What you have to do: Put the lines from the one containing "family: Eriocaulaceae" through the last line, inclusive, into a JSON list of strings, one string per line, omitting blank lines.

Data for processing:

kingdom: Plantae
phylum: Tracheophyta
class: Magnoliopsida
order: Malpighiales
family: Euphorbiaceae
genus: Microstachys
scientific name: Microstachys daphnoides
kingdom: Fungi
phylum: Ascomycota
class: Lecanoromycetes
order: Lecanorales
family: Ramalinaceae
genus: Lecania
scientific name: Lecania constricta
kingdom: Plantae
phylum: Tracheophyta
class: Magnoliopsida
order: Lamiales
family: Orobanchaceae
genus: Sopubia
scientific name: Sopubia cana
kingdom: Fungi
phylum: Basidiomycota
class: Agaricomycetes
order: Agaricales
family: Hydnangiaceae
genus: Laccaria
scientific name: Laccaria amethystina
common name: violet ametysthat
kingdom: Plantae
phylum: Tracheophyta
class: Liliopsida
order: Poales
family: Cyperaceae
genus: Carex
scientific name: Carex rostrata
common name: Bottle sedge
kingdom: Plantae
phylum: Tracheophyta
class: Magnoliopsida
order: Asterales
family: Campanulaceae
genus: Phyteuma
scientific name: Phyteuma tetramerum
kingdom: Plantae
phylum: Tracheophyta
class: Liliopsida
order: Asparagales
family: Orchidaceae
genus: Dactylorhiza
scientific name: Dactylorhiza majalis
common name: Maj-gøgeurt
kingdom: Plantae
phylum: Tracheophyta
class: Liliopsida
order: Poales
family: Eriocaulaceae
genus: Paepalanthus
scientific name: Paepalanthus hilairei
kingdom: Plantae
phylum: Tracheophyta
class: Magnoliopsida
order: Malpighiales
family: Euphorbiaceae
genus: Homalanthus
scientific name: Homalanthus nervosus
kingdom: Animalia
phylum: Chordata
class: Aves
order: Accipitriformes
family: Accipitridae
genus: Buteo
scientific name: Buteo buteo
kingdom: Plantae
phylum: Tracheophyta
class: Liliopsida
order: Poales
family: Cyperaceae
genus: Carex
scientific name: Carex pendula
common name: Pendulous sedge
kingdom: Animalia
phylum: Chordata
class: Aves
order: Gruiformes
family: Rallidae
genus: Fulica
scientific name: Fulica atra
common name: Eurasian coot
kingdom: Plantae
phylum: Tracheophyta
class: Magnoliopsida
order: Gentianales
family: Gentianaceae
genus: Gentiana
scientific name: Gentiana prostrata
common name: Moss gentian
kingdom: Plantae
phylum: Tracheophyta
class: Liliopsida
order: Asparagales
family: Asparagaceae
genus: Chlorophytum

Answer to the task:
[
  "family: Eriocaulaceae",
  "genus: Paepalanthus",
  "scientific name: Paepalanthus hilairei",
  "kingdom: Plantae",
  "phylum: Tracheophyta",
  "class: Magnoliopsida",
  "order: Malpighiales",
  "family: Euphorbiaceae",
  "genus: Homalanthus",
  "scientific name: Homalanthus nervosus",
  "kingdom: Animalia",
  "phylum: Chordata",
  "class: Aves",
  "order: Accipitriformes",
  "family: Accipitridae",
  "genus: Buteo",
  "scientific name: Buteo buteo",
  "kingdom: Plantae",
  "phylum: Tracheophyta",
  "class: Liliopsida",
  "order: Poales",
  "family: Cyperaceae",
  "genus: Carex",
  "scientific name: Carex pendula",
  "common name: Pendulous sedge",
  "kingdom: Animalia",
  "phylum: Chordata",
  "class: Aves",
  "order: Gruiformes",
  "family: Rallidae",
  "genus: Fulica",
  "scientific name: Fulica atra",
  "common name: Eurasian coot",
  "kingdom: Plantae",
  "phylum: Tracheophyta",
  "class: Magnoliopsida",
  "order: Gentianales",
  "family: Gentianaceae",
  "genus: Gentiana",
  "scientific name: Gentiana prostrata",
  "common name: Moss gentian",
  "kingdom: Plantae",
  "phylum: Tracheophyta",
  "class: Liliopsida",
  "order: Asparagales",
  "family: Asparagaceae",
  "genus: Chlorophytum"
]